> PASSAGE:
+++

No it would be awful for you to betray your daughter’s personal information that way. It’s quite simply not your information to share.

She clearly can’t be that bothered since you’ve offered to go round and help - she just wants to copy and paste which could also come back and bite you. It’s quite possible with everything in the news on clamping down on benefit fraud that they’ll be able to detect a duplicate application as it’s really quite simple software to check.

Pinkywoo · 15/04/2024 09:31

vix3rd · 15/04/2024 09:09

Do you even have a copy of it ?
Last time I filled in a Benefits form it was online & then I pressed a button & it sent away & never had a copy ?

The DLA forms are only on paper and the thickness of a magazine!

OP not sure if you know but if your DD was awarded medium or high rate care you can apply for carers allowance, and no I definitely would not be sharing the forms with her.

MeMyCatsAndMyBooks · 15/04/2024 09:36

YANBU.

She can do it herself, there are guides online that she can use. Surely she knows her child's struggles or is she making them out worse than what they actually are?

FictionalCharacter · 15/04/2024 09:36

It would be a breach of your daughter’s privacy and I’d tell her a firm no. How dare she! She can fill in her own form like everyone else.

isthesolution · 15/04/2024 09:39

I already submitted the form so I don't have a copy?

araiwa · 15/04/2024 09:45

Send her a blank form

MILTOBE · 15/04/2024 09:45

storm89 · 15/04/2024 09:07

I've offered to go round to hers and help her fill it out but she declined - she only wants me to send her the form.

She is obviously just going to copy and paste it. All you need is for someone reading it to think, "I've read this before" and you could be in trouble.

You've offered to help her, which is good of you, but I wouldn't give her the form at all. If you help her, I wouldn't take your form along.

Dontjudgeme101 · 15/04/2024 09:45

You have offered to help her. She’s a cf. Ignore her.

+++

> DATASET ENTRIES:
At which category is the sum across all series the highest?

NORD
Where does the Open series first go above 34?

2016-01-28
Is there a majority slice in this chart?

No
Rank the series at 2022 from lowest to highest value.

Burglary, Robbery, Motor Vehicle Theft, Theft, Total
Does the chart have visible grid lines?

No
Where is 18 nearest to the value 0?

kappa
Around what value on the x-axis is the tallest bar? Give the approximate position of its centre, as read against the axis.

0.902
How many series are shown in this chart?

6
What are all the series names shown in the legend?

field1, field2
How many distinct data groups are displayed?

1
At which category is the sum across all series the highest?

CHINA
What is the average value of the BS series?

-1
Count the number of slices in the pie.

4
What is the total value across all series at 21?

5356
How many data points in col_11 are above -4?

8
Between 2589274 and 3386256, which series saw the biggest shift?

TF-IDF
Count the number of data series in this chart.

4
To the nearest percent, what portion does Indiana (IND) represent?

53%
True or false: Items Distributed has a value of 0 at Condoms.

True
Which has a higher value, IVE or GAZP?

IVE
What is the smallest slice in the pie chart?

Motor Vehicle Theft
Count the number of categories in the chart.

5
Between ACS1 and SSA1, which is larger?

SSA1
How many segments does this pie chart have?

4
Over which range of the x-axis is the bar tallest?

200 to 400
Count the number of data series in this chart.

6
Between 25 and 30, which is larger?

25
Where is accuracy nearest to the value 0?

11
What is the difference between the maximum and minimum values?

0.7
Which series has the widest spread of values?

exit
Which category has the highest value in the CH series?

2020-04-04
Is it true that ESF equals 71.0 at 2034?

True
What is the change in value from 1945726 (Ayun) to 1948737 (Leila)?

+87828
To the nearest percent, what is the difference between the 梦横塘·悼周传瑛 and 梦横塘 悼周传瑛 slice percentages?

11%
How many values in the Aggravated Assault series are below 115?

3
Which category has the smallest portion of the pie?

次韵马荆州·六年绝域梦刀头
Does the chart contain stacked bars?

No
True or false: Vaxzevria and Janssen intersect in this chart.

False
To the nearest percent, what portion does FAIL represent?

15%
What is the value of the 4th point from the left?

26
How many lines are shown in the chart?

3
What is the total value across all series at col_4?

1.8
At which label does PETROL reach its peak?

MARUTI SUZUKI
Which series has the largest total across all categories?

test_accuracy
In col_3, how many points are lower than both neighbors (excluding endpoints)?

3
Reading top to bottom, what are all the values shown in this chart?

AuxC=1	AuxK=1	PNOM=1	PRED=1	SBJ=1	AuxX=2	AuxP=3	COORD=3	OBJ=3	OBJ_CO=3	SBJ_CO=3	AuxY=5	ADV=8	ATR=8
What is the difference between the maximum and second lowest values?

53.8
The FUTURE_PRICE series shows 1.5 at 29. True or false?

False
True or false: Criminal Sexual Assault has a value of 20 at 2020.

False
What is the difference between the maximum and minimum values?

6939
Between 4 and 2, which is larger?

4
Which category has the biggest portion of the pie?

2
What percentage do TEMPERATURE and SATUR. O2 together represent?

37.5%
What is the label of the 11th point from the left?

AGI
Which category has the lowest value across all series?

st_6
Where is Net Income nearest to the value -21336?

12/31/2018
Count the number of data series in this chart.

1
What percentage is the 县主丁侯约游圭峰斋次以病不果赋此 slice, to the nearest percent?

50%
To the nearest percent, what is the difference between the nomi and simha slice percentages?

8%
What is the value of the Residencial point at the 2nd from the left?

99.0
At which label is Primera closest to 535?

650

+++

> WHAT TO WORK ON:
1: List every username in the forum thread that appears with the time 09:45.
2: Print the forum thread from "OP not sure" to "like everyone else.".
3: In the forum thread, how are the DLA forms described?

> YOUR WRITTEN ANSWERS:
1: araiwa, MILTOBE, Dontjudgeme101

2:
OP not sure if you know but if your DD was awarded medium or high rate care you can apply for carers allowance, and no I definitely would not be sharing the forms with her.

MeMyCatsAndMyBooks · 15/04/2024 09:36

YANBU.

She can do it herself, there are guides online that she can use. Surely she knows her child's struggles or is she making them out worse than what they actually are?

FictionalCharacter · 15/04/2024 09:36

It would be a breach of your daughter’s privacy and I’d tell her a firm no. How dare she! She can fill in her own form like everyone else.

3: They come only on paper and are as thick as a magazine.